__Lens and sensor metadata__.
********

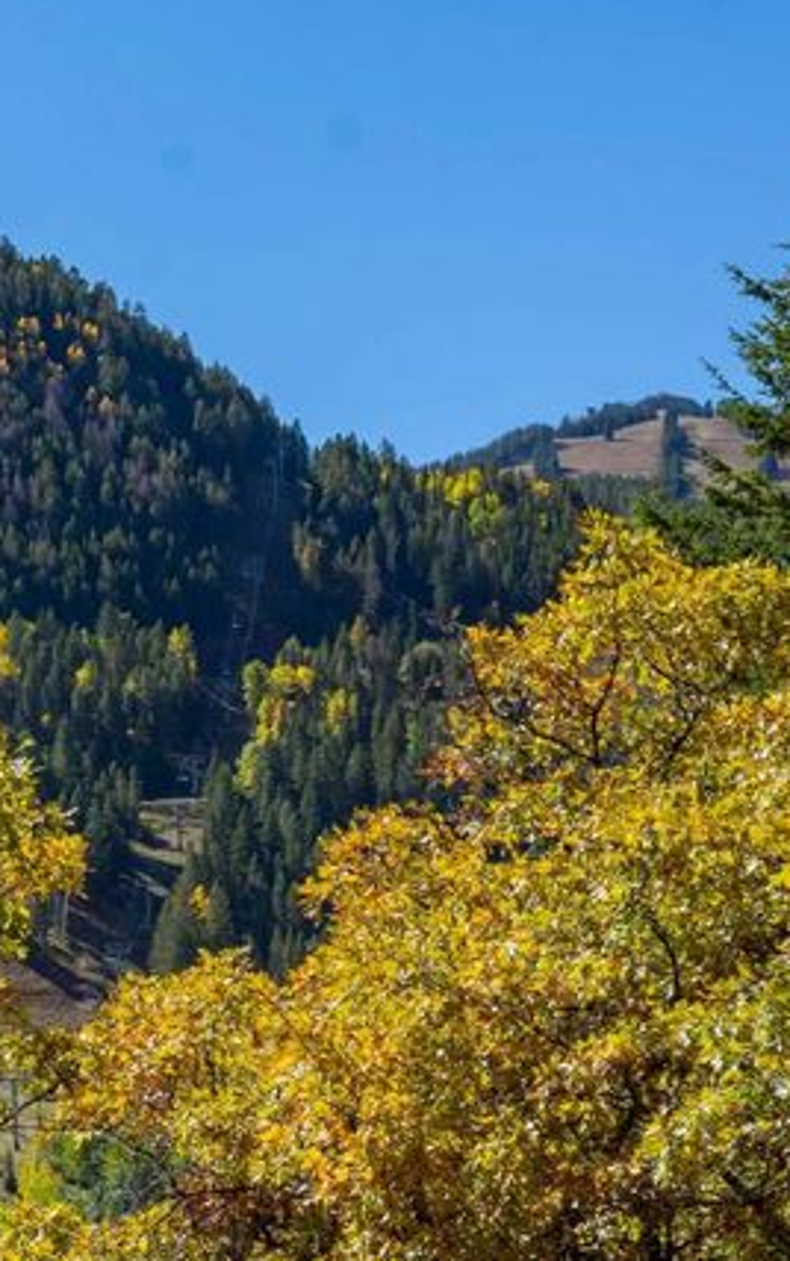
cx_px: -451
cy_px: 467
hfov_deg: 9.2
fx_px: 4782
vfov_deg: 15.0
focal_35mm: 139
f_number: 10
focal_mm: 38
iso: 200
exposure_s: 1/250
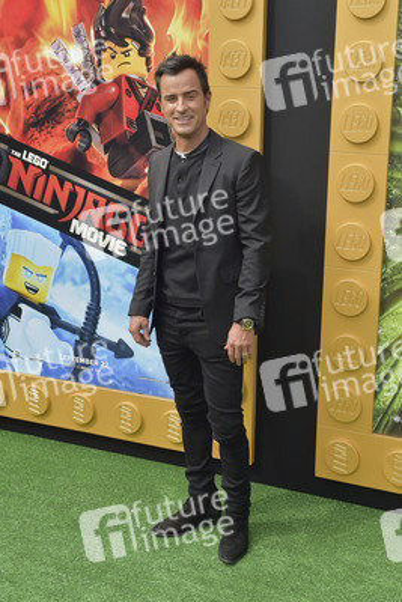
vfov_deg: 43.6
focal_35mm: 45
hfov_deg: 29.9
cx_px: 201
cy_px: 301
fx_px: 753
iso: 250
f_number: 6.3
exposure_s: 1/320
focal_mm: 45
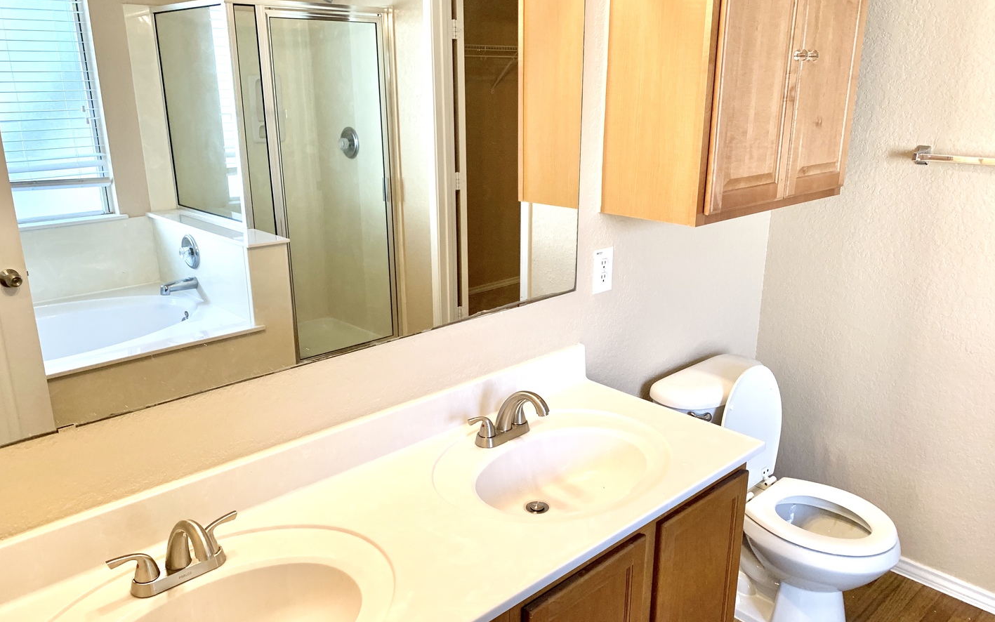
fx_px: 759
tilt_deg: -18.4
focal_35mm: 28
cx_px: 505
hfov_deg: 66.5
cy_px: 327
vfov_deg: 44.5
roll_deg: +0.1
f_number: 1.8
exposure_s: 1/60
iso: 100
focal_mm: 4.25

********

__Your assignment__. In your answer, print the entries above exactly, with the pictures left out.

__Solution for this exercise__.
cx_px: -451
cy_px: 467
hfov_deg: 9.2
fx_px: 4782
vfov_deg: 15.0
focal_35mm: 139
f_number: 10
focal_mm: 38
iso: 200
exposure_s: 1/250
vfov_deg: 43.6
focal_35mm: 45
hfov_deg: 29.9
cx_px: 201
cy_px: 301
fx_px: 753
iso: 250
f_number: 6.3
exposure_s: 1/320
focal_mm: 45
fx_px: 759
tilt_deg: -18.4
focal_35mm: 28
cx_px: 505
hfov_deg: 66.5
cy_px: 327
vfov_deg: 44.5
roll_deg: +0.1
f_number: 1.8
exposure_s: 1/60
iso: 100
focal_mm: 4.25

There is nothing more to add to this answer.